EXTRAIT CITÉ -
-------------------------

Chef-d’œuvre du cinéma d'aventure signé John Huston, maître du
genre, The African Queen, 1951, est presque un huis-clos sur l'eau, se
déroulant pour ainsi dire entièrement à bord du bateau qui donne son nom au film.
Son capitaine et, d'ordinaire, unique passager, le canadien Charlie
Allnut (Humphrey Bogart), s'y retrouve soudain, la première guerre
mondiale venant d'éclater, en compagnie de Rose Sayer (Katharine
Hepburn), une missionnaire catholique britannique d'une quarantaine
d'années en poste dans un petit village d'Afrique orientale allemande,
embarquée avec le baroudeur Allnut suite à la destruction de son village
et la mort de son frère pasteur. Toute l'aventure tient alors dans la
descente de la rivière Ulanga vers un grand lac que sillonne une
canonnière allemande, la Louisa. Quand Rose apprend l'existence de ce
vaisseau qui empêche toute contre-attaque britannique, elle convainc
Charlie de transformer l'African Queen en torpille artisanale et d'aller
couler la Louisa, quitte à passer quelques épreuves, comme ce fort
allemand sis sur une rive un peu plus au sud et ces séries de rapides
périlleux qui les attendent.

-------------------------

CONSIGNES -
1. D'après l'extrait sur The African Queen, répondez brièvement :
(a) Qui a réalisé le film ?
(b) Sur quelle rivière se fait la descente ?
(c) Quel est le nom de la canonnière allemande ?
2. Poursuivez l'extrait sur le film The African Queen à partir de là où il s'arrête.

MATÉRIEL FOURNI -
-------------------------

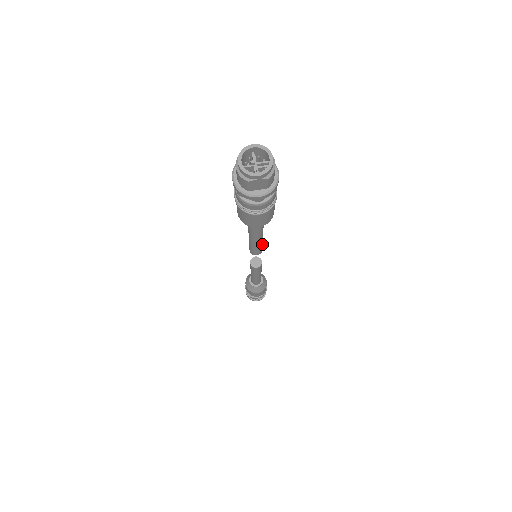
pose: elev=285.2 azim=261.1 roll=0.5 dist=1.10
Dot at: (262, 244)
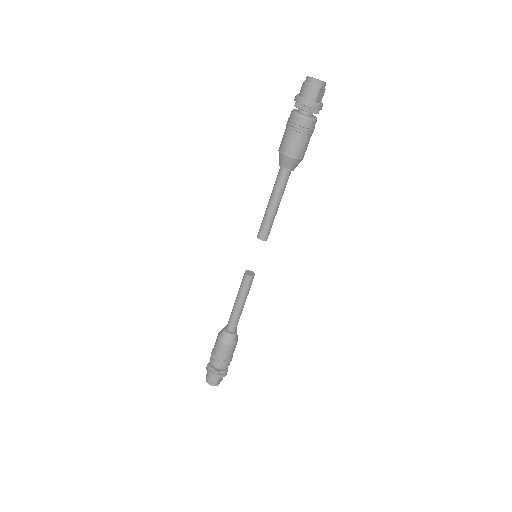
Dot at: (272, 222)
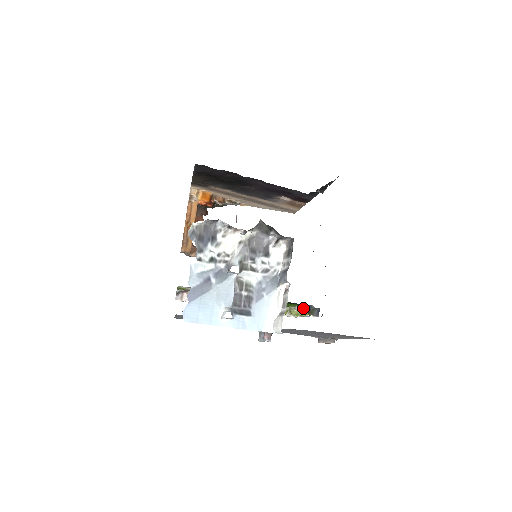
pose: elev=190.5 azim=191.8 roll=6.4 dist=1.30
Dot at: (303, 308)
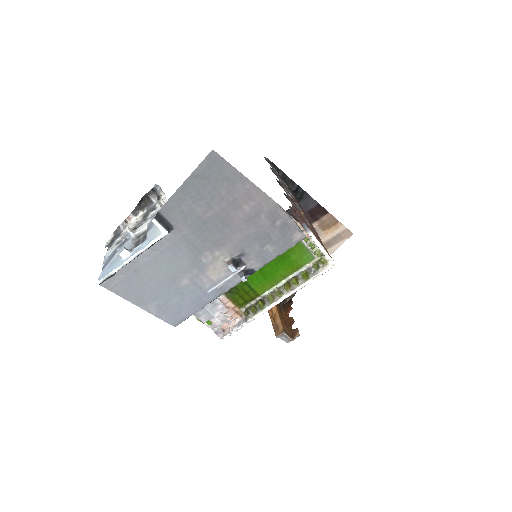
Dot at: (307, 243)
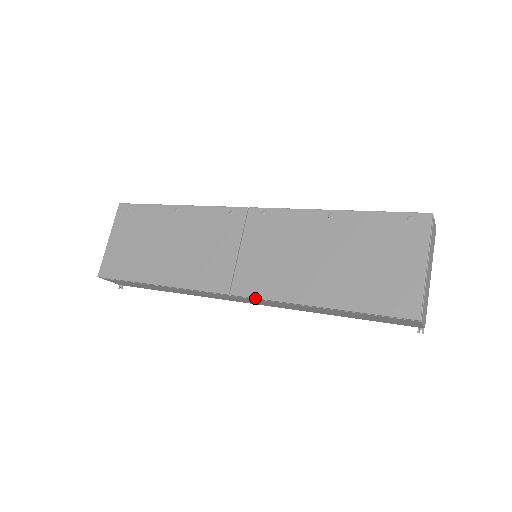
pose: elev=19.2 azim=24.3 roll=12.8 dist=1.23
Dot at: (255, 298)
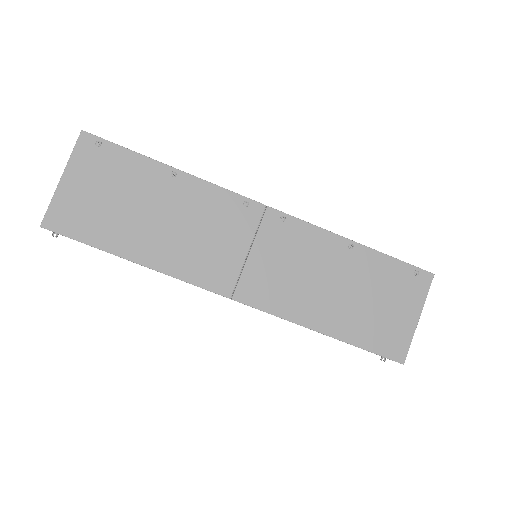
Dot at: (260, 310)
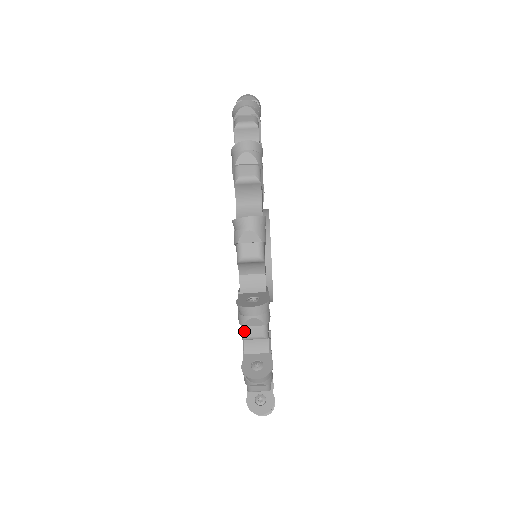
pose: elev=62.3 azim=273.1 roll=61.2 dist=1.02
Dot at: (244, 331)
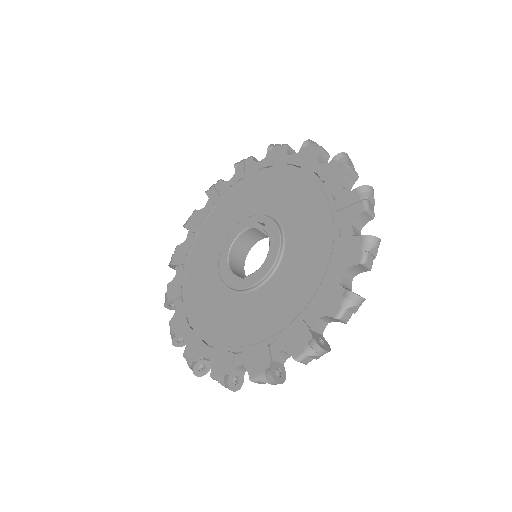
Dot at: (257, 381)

-------------------------

RÉPONSES -
1.
(a) John Huston.
(b) La rivière Ulanga.
(c) La Louisa.

2.
Le scénario, écrit
par Huston et James Agee à partir d'un bouquin de C.S. Forester (auteur
de la saga qui donna un autre magnifique film d'aventures signé Raoul
Walsh la même année, Captain Horatio Hornblower), est si bien construit
qu'on se laisse porter comme sur les flots de l'Ulanga, et que revoir le
film encore et encore est un plaisir non seulement répété mais sans
cesse plus grand. La beauté des plans de Huston, en technicolor, avec
ces couleurs émeraude, or et bleu, et la touffeur palpable des bords de
la rivière, l'étouffante puanteur du marais qui précède le lac, l'air
qui souffle enfin sur ce dernier, tout cela qu'on croit boire par les
yeux et par les narines, ajouté à une musique entraînante à souhait dans
la première partie du film et aux comédiens en présence, dont je vais
reparler, tout cela fait de The African Queen un pur régal.
Sans
compter les personnages et leurs interprètes donc, nerf de
l'affaire. Ce Charlie Allnut, gouailleur et sympathique, alcoolique aussi, dont le ventre
gargouille dans un barouf de tous les diables lors de la séquence qui
nous le présente, assis pour le souper entre Rose et son frère, gênés.
Bogart, sec et suant, cause en souriant, presque toujours, avec ces deux dents de
devant un peu en avant, sorties hors du bec, tel un Bugs Bunny à
casquette. Son nom toutefois, Allnut, évoque plutôt un écureuil.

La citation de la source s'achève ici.